彼女が髪を切り、清々しい顔つきで唄う様は若きコレットの姿を彷彿とさせられた。〈髪型がそっくり 当時の流行りだったのかな〉
あるカットを除いて、全く戦闘シーンのない反戦映画でもある。
銃後を守る女たちの健気な物語…ではない
途中で眠気がさすのは退屈だからではない。(長いのもあるけど)演出のペースが一定だからだ。戦争にとられて男手の少ない田舎で過酷な農作業を黙々と続けていく女たち(爺たちはワイン飲んで働かないし)。だが、そんな女たち(も含めた農民たち)も決して一枚岩ではない。フランシーヌに対する仕打ちは現在の目から見れば確かに酷いが、当時としては当たり前のことだったのだろう。フランシーヌがどれだけ心優しく賢く働き者であっても、その土地に代々住んできたものにとっては、所詮は「どこの馬の骨ともわからない」(今では死語ですかね)流れ者でしかないのだ。民主主義発祥の国フランスでもそうだったというのは少々ショックではあったが、どこの国でも田舎の保守性は変わらないということだろう。私は奈良の田舎で生まれ育ったので因習・保守性はよく分かる。日本の田舎では昭和40年代でも「土地のもの」と「よそ者」との区別は厳然として存在していた。フランシーヌの良さを誰よりも分かっているからこそ、ナタリー・バイ扮する母親は断腸の想いで憎まれ役を引き受ける。農村というコミュニティの中で世間体を、家族の名誉を男たちに代わって守るために。アメリカ映画であれば、ジョルジュの誤解も溶け母親も認めてメデタシメデタシとなるだろうが、そうならないところがフランス映画か。それでもやりきれなさは残るが、ラストのフランシーヌの笑顔に救われる。
1915~1920年代、農地を守る女性たち
女性は、自分たちの農地を守り、男性は、戦地に赴く。
舞台は、1915年から20年の5年間で、第一次世界大戦の戦時中が時代背景で、男性は、フランスからドイツの戦場に向かう。そんな時代の男と女の関係を描いている。映画の流れは、非常に単調である。

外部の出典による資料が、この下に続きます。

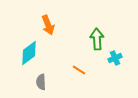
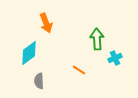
orange arrow: moved 2 px left, 2 px up
gray semicircle: moved 2 px left, 1 px up
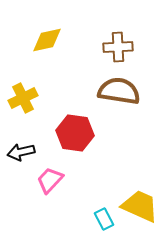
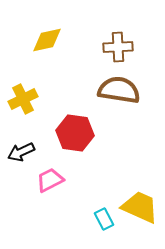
brown semicircle: moved 1 px up
yellow cross: moved 1 px down
black arrow: rotated 12 degrees counterclockwise
pink trapezoid: rotated 20 degrees clockwise
yellow trapezoid: moved 1 px down
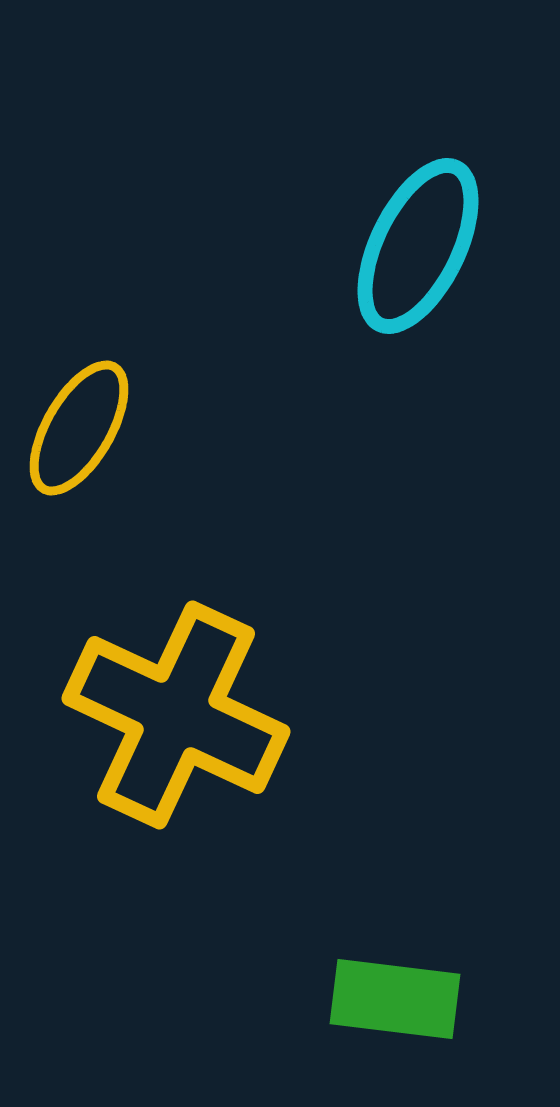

映像は、実に時代を映し、ロングショットが多く、ミレーの描いた「種をまく女」の画のようで映像は美しい。主に農地を守る女性目線で描かれている。戦地に行った男性を待つ女性の心情を細かく描いている。
冒頭映し出される、首のない敗残兵の静かな場面は、映像だけでも凄まじい。ジョルジュのうなされる悪夢の中、フラッシュバックでガスマスクをしたドイツ兵と現れる場面があるが、ドイツの「毒ガスの研究」を思い起こされて、ドキリとさせる。
話の流れは非常に単調ではあるが、女性が農地を守る。まさに「田園の守り人」という印象を描かれている。
後半、アメリカ人が残していった「トラクター」が、「農地における機械化」を語っているように感じた。
フレンチ昼メロ
第一次世界大戦下フランスのどこかの小麦畑を営む農園で旦那はおらず娘の夫や息子が出征していく中、農園を守る母娘と使用人達の話。
確かにそういう設定ではあるけれど、始まってみたら恋愛とお家事情と世間体というロドロというか陰険というかなドラマ。
結構荒波が立って悪くはなかったけれど、家族側の方の終わり方が面白くない。
ゲスくてもそうじゃなくても良いけど、もう少し何か欲しかった。